And yet, and yet. Something unexpected always sneaks through when Joe gets going. And this time round, it was a psychologizing soliloquy on Vladimir Putin which revealed the extent of their conversations. “Putin believes he’s dealing with the most tragic thing that’s ever happened to Mother Russia,” Biden said. “…He’s trying to find his place in the world between China and the west… I’m not sure he’s ascertained what he’s going to do. There’s two things he’s said to me he wants. One is Ukraine will never be a part of Nato, and two is strategic weapons will never be stationed in Ukraine… I shouldn’t go further.” Later in the conference, he added: “I suspect it matters what side of the bed [Putin] wakes up on in the morning, what he’s gonna do.” If he plans to invade Ukraine “from the north, from Belarus, he’s gonna have to wait a little bit until the ground’s frozen… I shouldn’t go further.”

I’ve always been a fan of Biden’s foreign policy breakdowns, because they seem to so expertly straddle the unexpected territories of United Nations bureaucracyspeak and self-help introspective talk straight out of an Esther Perel relationships book. I don’t say that lightly: I believe that the president’s gentle ability to peel off the onion layers of Vladimir might be the secret to making progress with Russia. Clearly, his ability to feel sympathetic on a human level about the perspectives and contexts of others is key to that friendship with Mitch McConnell and his ilk, too.
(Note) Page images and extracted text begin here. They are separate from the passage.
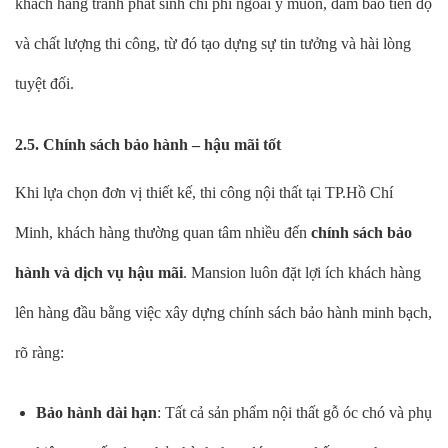
khách hàng tránh phát sinh chi phí ngoài ý muốn, đảm bảo tiến độ
và chất lượng thi công, từ đó tạo dựng sự tin tưởng và hài lòng
tuyệt đối.
2.5. Chính sách bảo hành – hậu mãi tốt
Khi lựa chọn đơn vị thiết kế, thi công nội thất tại TP.Hồ Chí
Minh, khách hàng thường quan tâm nhiều đến
chính sách bảo
hành và dịch vụ hậu mãi
. Mansion luôn đặt lợi ích khách hàng
lên hàng đầu bằng việc xây dựng chính sách bảo hành minh bạch,
rõ ràng:
Bảo hành dài hạn
: Tất cả sản phẩm nội thất gỗ óc chó và phụ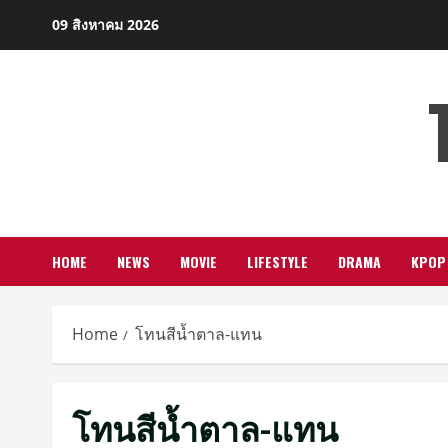
Skip
09 สิงหาคม 2026
to
content
HOME
NEWS
MOVIE
LIFESTYLE
DRAMA
KPOP
Home
โทนสีน้ำตาล-แทน
โทนสีน้ำตาล-แทน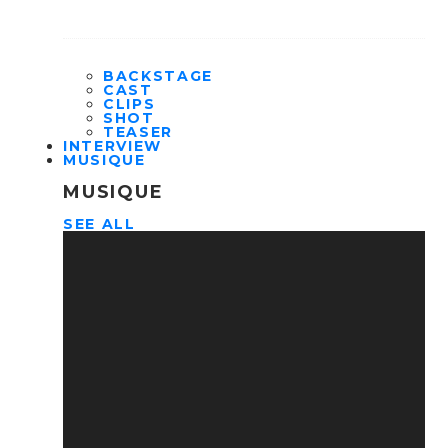
BACKSTAGE
CAST
CLIPS
SHOT
TEASER
INTERVIEW
MUSIQUE
MUSIQUE
SEE ALL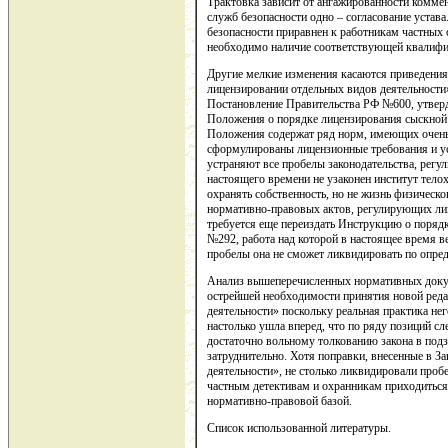
Трактовка зависит от ангажированности коммен
служб безопасности одно – согласование устава
безопасности приравнен к работникам частных 
необходимо наличие соответствующей квалифик
Другие мелкие изменения касаются приведения
лицензировании отдельных видов деятельност
Постановление Правительства РФ №600, утвер
Положения о порядке лицензирования сыскной 
Положения содержат ряд норм, имеющих очень
сформулированы лицензионные требования и ус
устраняют все пробелы законодательства, регу
настоящего времени не узаконен институт тел
охранять собственность, но не жизнь физическо
нормативно-правовых актов, регулирующих лиц
требуется еще переиздать Инструкцию о поря
№292, работа над которой в настоящее время в
пробелы она не сможет ликвидировать по опреде
Анализ вышеперечисленных нормативных доку
острейшей необходимости принятия новой реда
деятельности» поскольку реальная практика не
настолько ушла вперед, что по ряду позиций сл
достаточно вольному толкованию закона в подз
затруднительно. Хотя поправки, внесенные в З
деятельности», не столько ликвидировали пробе
частным детективам и охранникам приходиться
нормативно-правовой базой.
Список использованной литературы.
The question is whether those kinds of friendships — or indeed those kinds of understandings — are helpful in today’s America.

The rest of the press conference was suffused with Biden’s always surprisingly likable energy. “Why are you such an optimist?” he asked a reporter with a particularly doom-laden question, to a few restrained laughs. When another asked if he was willing to name those five Republican senators who support him in private, he said, “Sure,” laughed, and then: “Are you kidding me?” And when a shaky-voiced attendee from the far-right outlet Newsmax asked why Biden thought their polls showed “most Americans” don’t think he’s cognitively fit, he simply said a polite but unimpressed, “I have no idea,” and moved on immediately.

Almost two hours into the conference — which overran by much longer than expected — Biden wrapped up with a repeat of his line on the GOP: “What is their agenda? Do they have an agenda?… …I wonder what a Republican platform would be… I honest to God don’t know what they’re for.”

Most of us suspect, unfortunately, that Trumpists do have an agenda, and a sordid one at that. Biden would prefer to pretend that that isn’t an agenda at all, but instead a black hole where policies should be. He’s selling himself as the person who, in contrast, has principles, who has heart, and who gets things done. But the truth is that he has managed to achieve very little in office, mainly due to his slim majority and the refusal of two senators in his own party — Kyrsten Sinema and Joe Manchin — to get in line. If he doesn’t solve that problem, he won’t get much further on charm alone.